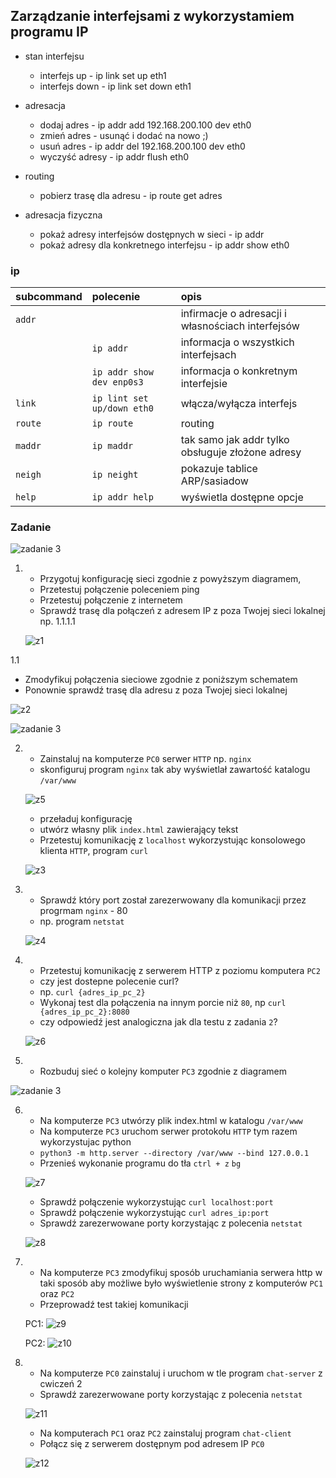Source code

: ## Zarządzanie interfejsami z wykorzystamiem programu IP

* stan interfejsu
    * interfejs up - ip link set up eth1
    * interfejs down - ip link set down eth1
* adresacja
    * dodaj adres - ip addr add 192.168.200.100 dev eth0
    * zmień adres - usunąć i dodać na nowo ;) 
    * usuń adres - ip addr del 192.168.200.100 dev eth0
    * wyczyść adresy - ip addr flush eth0
* routing
    * pobierz trasę dla adresu - ip route get adres
    
* adresacja fizyczna
    * pokaż adresy interfejsów dostępnych w sieci - ip addr
    * pokaż adresy dla konkretnego interfejsu - ip addr show eth0
     


### ip 

| subcommand    |  polecenie   | opis  |
| ------------- |:-------------| :---------------| 
|   ``addr``    |                               | infirmacje o adresacji i własnościach interfejsów |
|               |   ``ip addr``                 | informacja o wszystkich interfejsach              |
|               |   ``ip addr show dev enp0s3`` | informacja o konkretnym interfejsie               |
|   ``link``    |``ip lint set up/down eth0``  | włącza/wyłącza interfejs |
|   ``route``   |``ip route`` |routing |
|   ``maddr``   | ``ip maddr`` |tak samo jak addr tylko obsługuje złożone adresy |
|   ``neigh``   | ``ip neight`` |pokazuje tablice ARP/sasiadow |
|   ``help``    |``ip addr help``|wyświetla dostępne opcje |


### Zadanie

![zadanie 3](sieci-3.0.svg)

1.
   * Przygotuj konfigurację sieci zgodnie z powyższym diagramem, 
   * Przetestuj połączenie poleceniem ping
   * Przetestuj połączenie z internetem
   * Sprawdź trasę dla połączeń z adresem IP z poza Twojej sieci lokalnej np. 1.1.1.1
   
   ![z1](z1.png)

1.1
   * Zmodyfikuj połączenia sieciowe zgodnie z poniższym schematem
   * Ponownie sprawdź trasę dla adresu z poza Twojej sieci lokalnej
  
  ![z2](z2.png)
  
![zadanie 3](sieci-3.1.png)

2.
   * Zainstaluj na komputerze ``PC0`` serwer ``HTTP`` np. ``nginx`` 
   * skonfiguruj program ``nginx`` tak aby wyświetlał zawartość katalogu ``/var/www``
   
   ![z5](z5.png)
   
   * przeładuj konfigurację
   * utwórz własny plik ``index.html`` zawierający tekst
   * Przetestuj komunikację z ``localhost``  wykorzystując konsolowego klienta ``HTTP``, program ``curl``
   
   ![z3](z3.png)
   
3.
   * Sprawdź który port został zarezerwowany dla komunikacji przez progrmam ``nginx`` - 80
   * np. program ``netstat``
   
   ![z4](z4.png)

4.
   * Przetestuj komunikację z serwerem HTTP z poziomu komputera ``PC2``
   * czy jest dostepne polecenie curl?
   * np. ``curl {adres_ip_pc_2}``
   * Wykonaj test dla połączenia na innym porcie niż ``80``, np ``curl {adres_ip_pc_2}:8080``
   * czy odpowiedź jest analogiczna jak dla testu z zadania ``2``?

   ![z6](z6.png)

5.
   * Rozbuduj sieć o kolejny komputer ``PC3`` zgodnie z diagramem
   
![zadanie 3](sieci-3.2.png)

6. 
   * Na komputerze ``PC3`` utwórzy plik index.html w katalogu ``/var/www``
   * Na komputerze ``PC3`` uruchom serwer protokołu ``HTTP`` tym razem wykorzystujac python
   * ``python3 -m http.server --directory /var/www --bind 127.0.0.1``
   * Przenieś wykonanie programu do tła ``ctrl + z`` ``bg``
   
   ![z7](z7.png)
   
   * Sprawdź połączenie wykorzystując ``curl localhost:port``
   * Sprawdź połączenie wykorzystując ``curl adres_ip:port``
   * Sprawdź zarezerwowane porty korzystając z polecenia ``netstat``
   
   ![z8](z8.png)
   
7. 
    * Na komputerze ``PC3`` zmodyfikuj sposób uruchamiania serwera http w taki sposób aby możliwe było wyświetlenie strony z komputerów ``PC1`` oraz ``PC2`` 
    * Przeprowadź test takiej komunikacji
    
    PC1:
    ![z9](z9.png)
    
    PC2:
    ![z10](z10.png)

8.
   * Na komputerze ``PC0`` zainstaluj i uruchom w tle program ``chat-server`` z cwiczeń 2
   * Sprawdź zarezerwowane porty korzystając z polecenia ``netstat``
   
   ![z11](z11.png)
   
   * Na komputerach ``PC1`` oraz ``PC2`` zainstaluj program ``chat-client``
   * Połącz się z serwerem dostępnym pod adresem IP ``PC0``
   
   ![z12](z12.png)
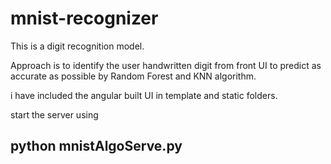 # mnist-recognizer
This is a digit recognition model. 

Approach is to identify the user handwritten digit from front UI to predict as accurate as possible by Random Forest and KNN algorithm. 

i have included the angular built UI in template and static folders. 

start the server using 

## python mnistAlgoServe.py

**Instructions to follow:** Please transcribe exactly the lines from the start of the records through the line containing "add 192.168.200.100 dev eth0", leaving the pictures out.

**Answer to this problem:**
Source code

: ## Zarządzanie interfejsami z wykorzystamiem programu IP

* stan interfejsu
    * interfejs up - ip link set up eth1
    * interfejs down - ip link set down eth1
* adresacja
    * dodaj adres - ip addr add 192.168.200.100 dev eth0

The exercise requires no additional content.